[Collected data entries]
►

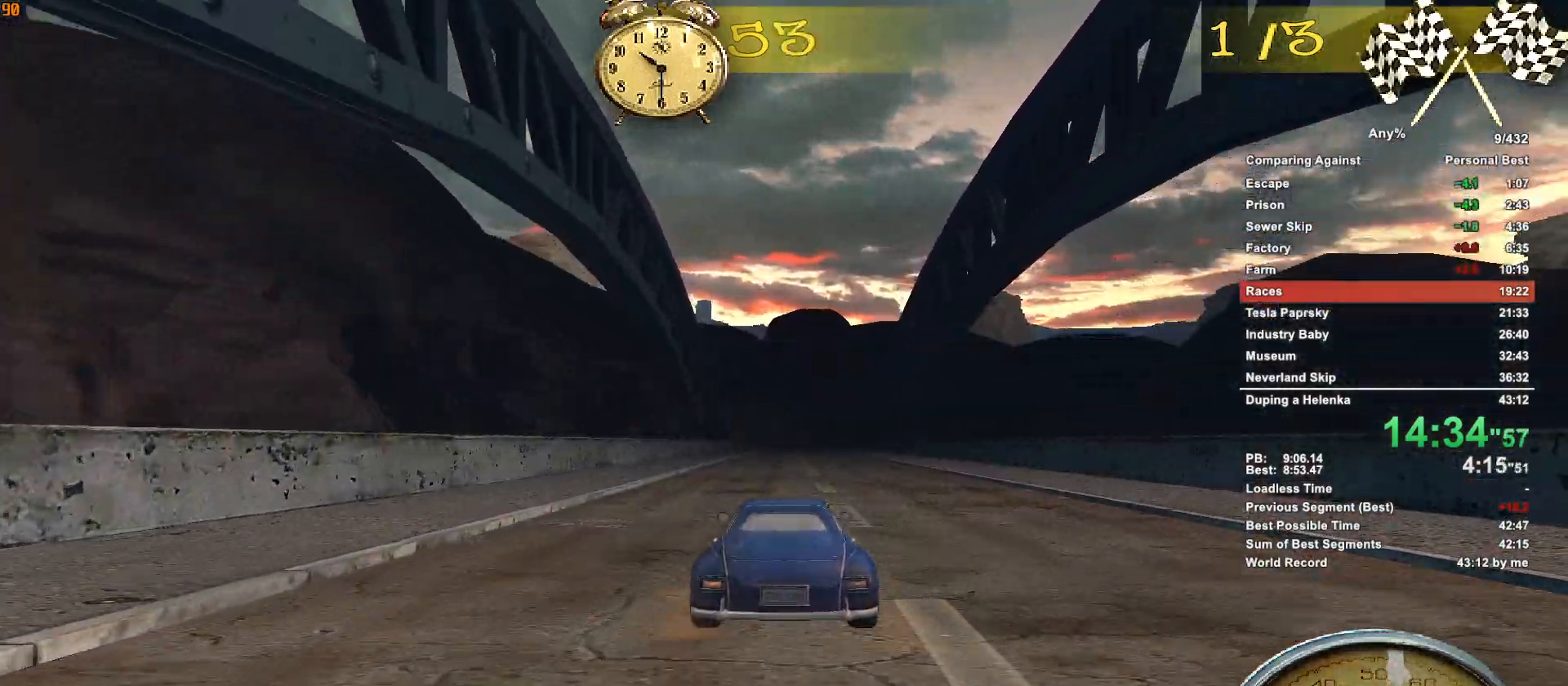
{"keys": ["w"], "mouse": [], "events": []}
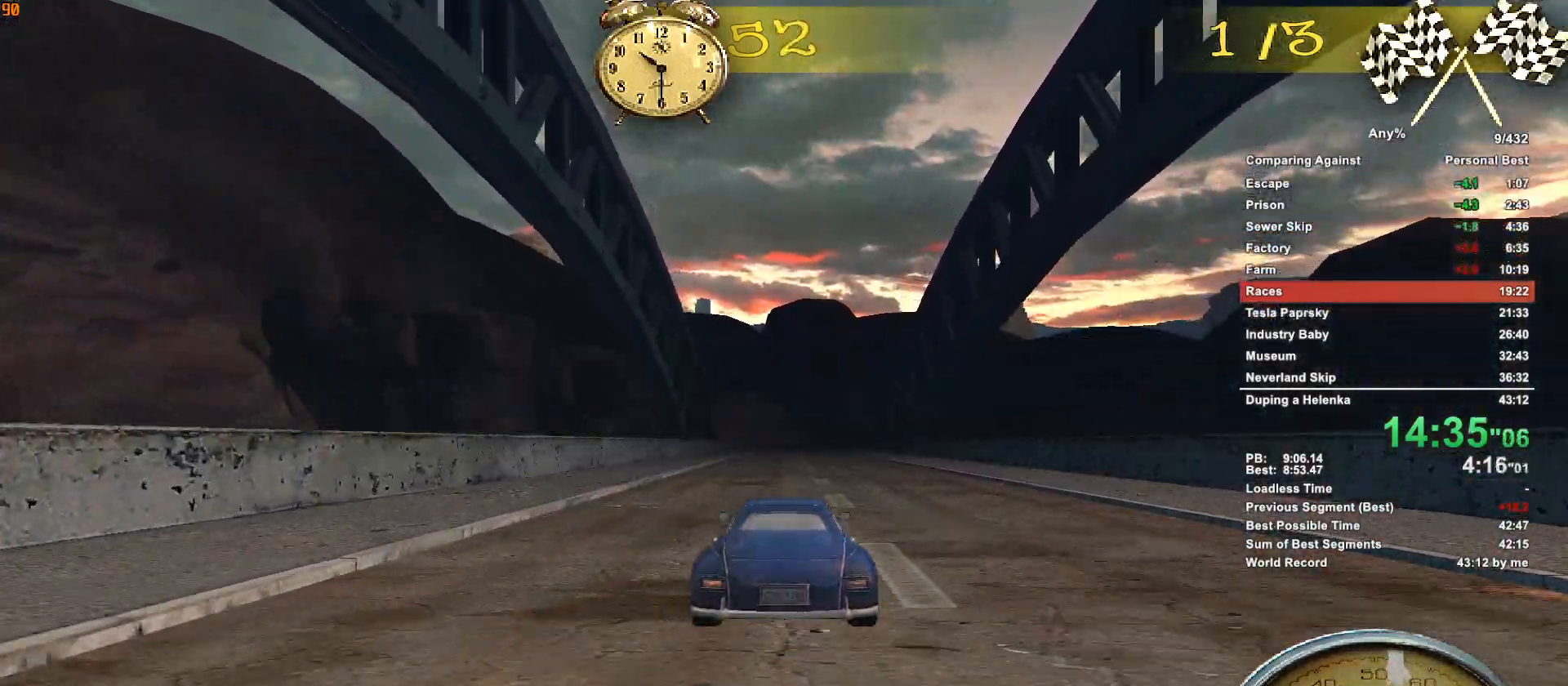
{"keys": ["w"], "mouse": [], "events": []}
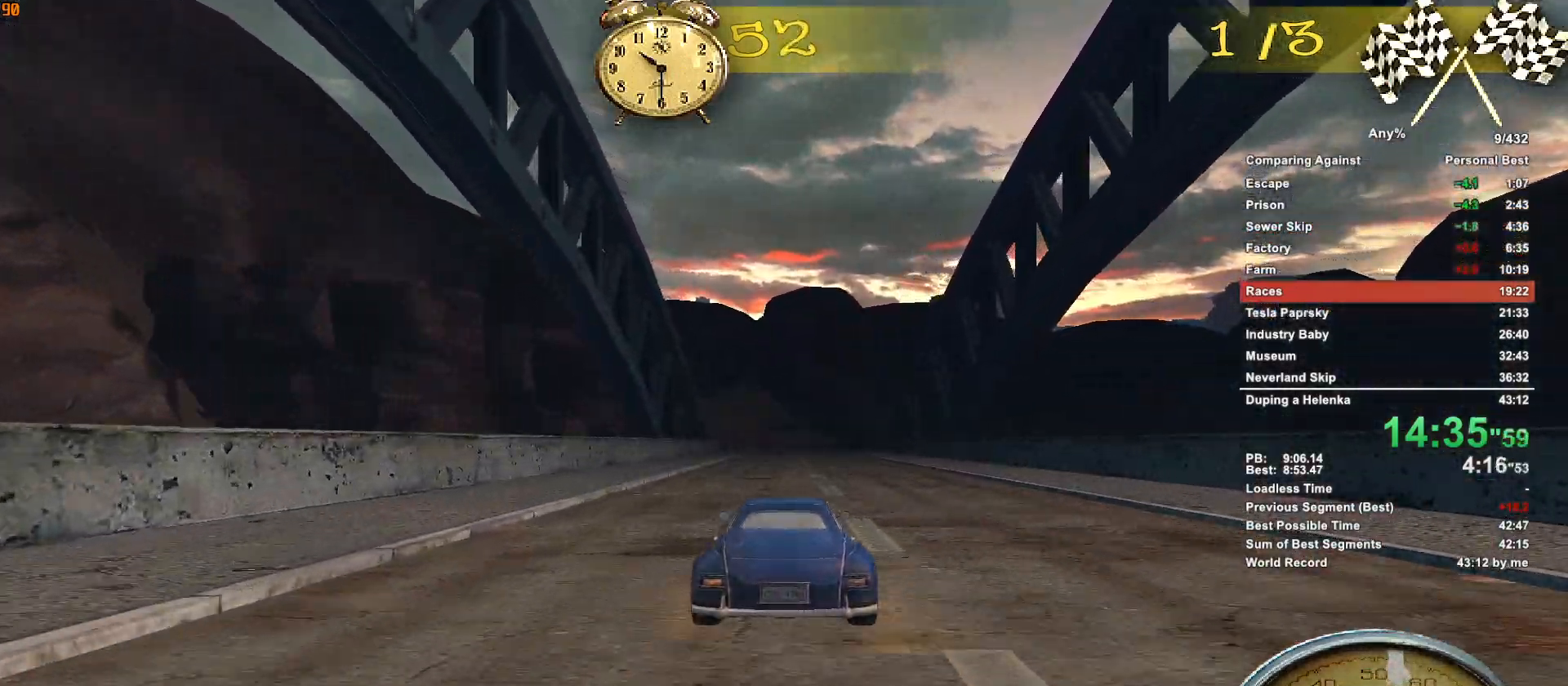
{"keys": ["w"], "mouse": [], "events": []}
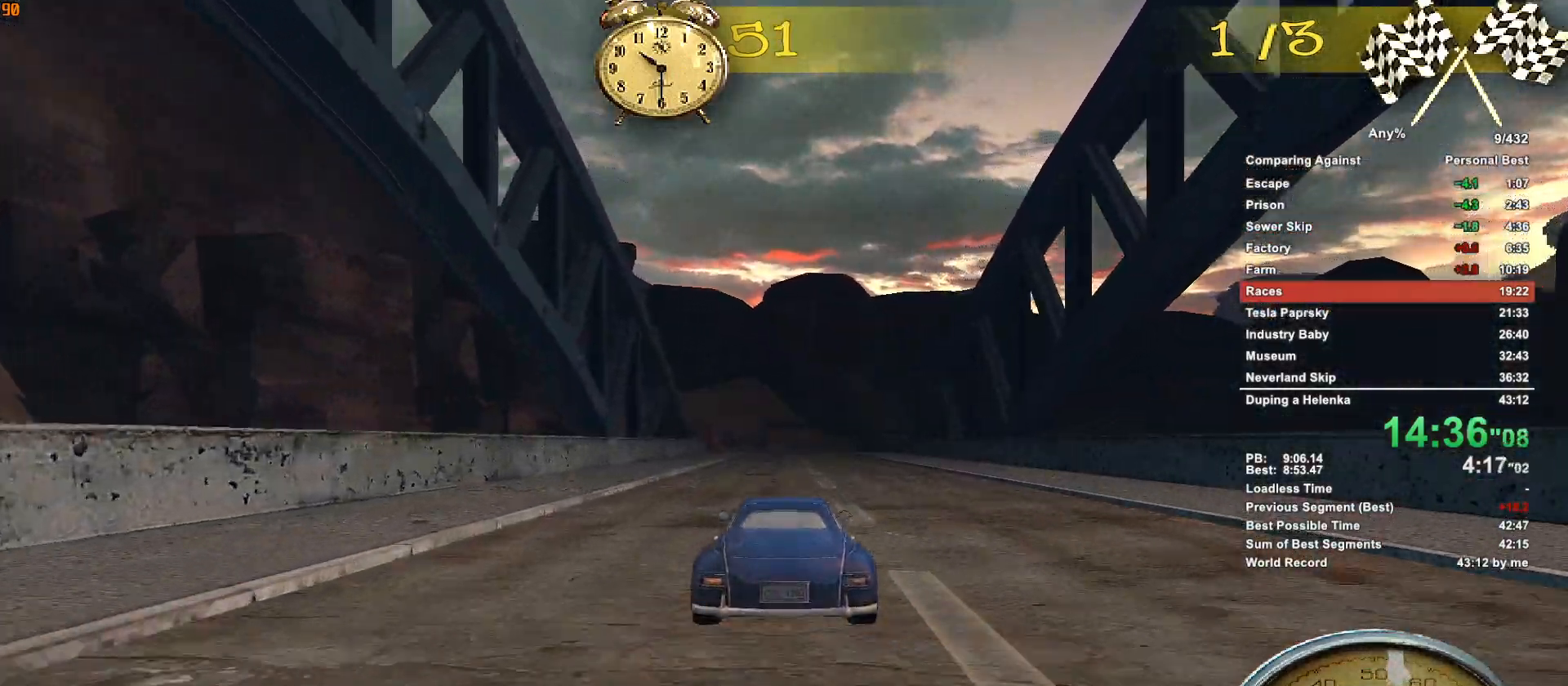
{"keys": ["w"], "mouse": [], "events": []}
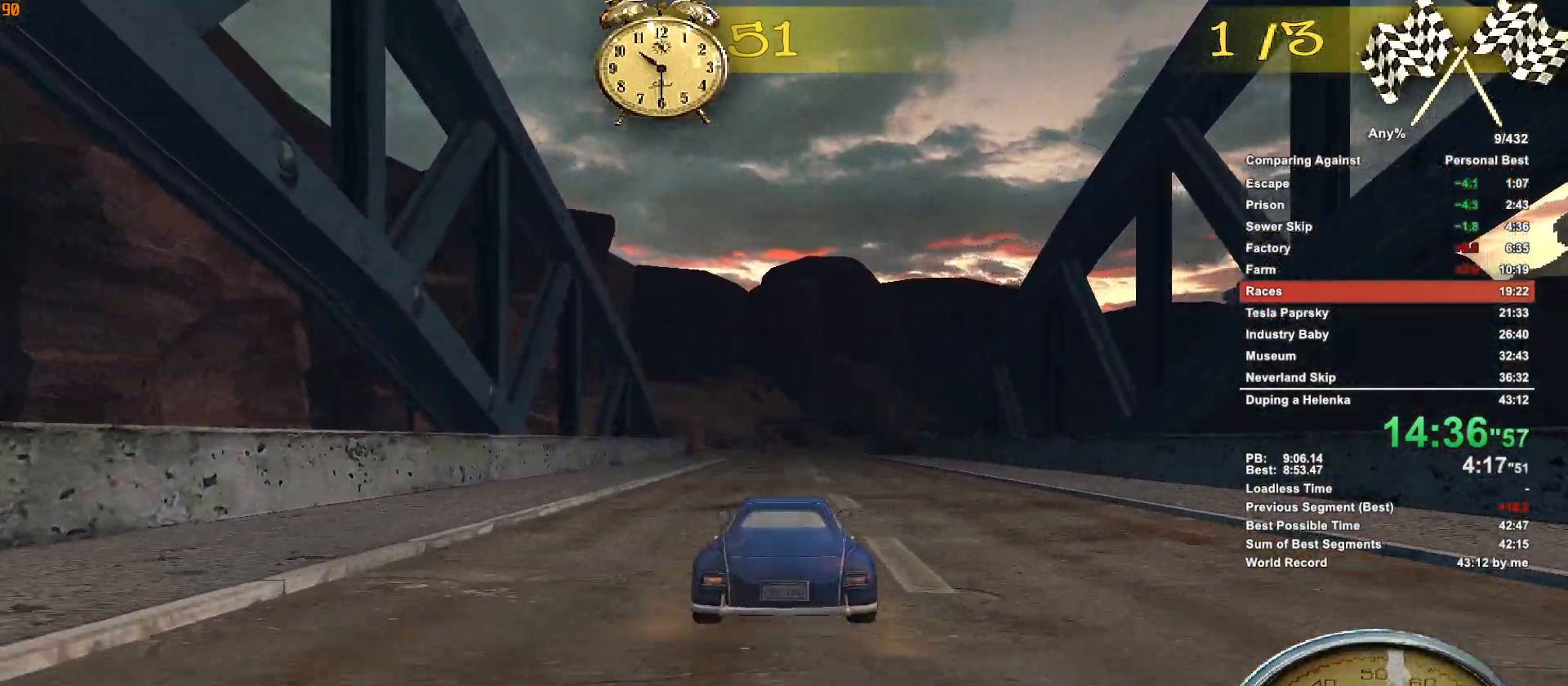
{"keys": ["w"], "mouse": [], "events": []}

◄

Set every entry down again word for word, but not the pictures.

### Expected answer:
{"keys": ["w"], "mouse": [], "events": []}
{"keys": ["w"], "mouse": [], "events": []}
{"keys": ["w"], "mouse": [], "events": []}
{"keys": ["w"], "mouse": [], "events": []}
{"keys": ["w"], "mouse": [], "events": []}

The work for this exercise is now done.